Wilbur’s girl is only interested in his mind.
Meanwhile, Sandra (Austro-Hungarian actress Lenore Aubert, who would return for the semi-sequel Abbot and Costello Meet the Killer, Boris Karloff) is actually in league with Dracula, who wants to revive The Monster using a more tractable brain, thus explaining her attraction to Wilbur.
Abbot and Costello are good here, funny and fun to watch, but they’re respectful to the various monsters and give them their due and the atmosphere is still there for the spookier parts.

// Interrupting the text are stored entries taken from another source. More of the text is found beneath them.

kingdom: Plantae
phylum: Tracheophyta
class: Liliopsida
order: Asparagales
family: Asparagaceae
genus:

This approach makes sense, really: If the monsters are clowning around, you don’t have a chance to sympathize with the plight of our heroes. But Chaney, Lugosi and Strange are doing their traditional bits (except for one funny moment where The Monster sees Chick for the first time and recoils in horror) and that works well with A&C’s bits.

Abbot can’t understand Costello’s animal magnetism.
The whole thing would give way to the more science-fiction-y horror of the ’50s, and the slow moving (Lugosi is 66 by this time!) creatures seem less menacing than you would hope. Overall, this is still a good watch. The Flower, expecting something more akin to The Stooges, was pleasantly surprised by the (relative) subtlety. The Boy was also very entertained.
That’s almost as remarkable for a 70 year old comedy as it is to be won over by a 70 year old horror.

The boys do a lot of reading by candlelight, even though there’s an electric lamp not 10 feet behind them.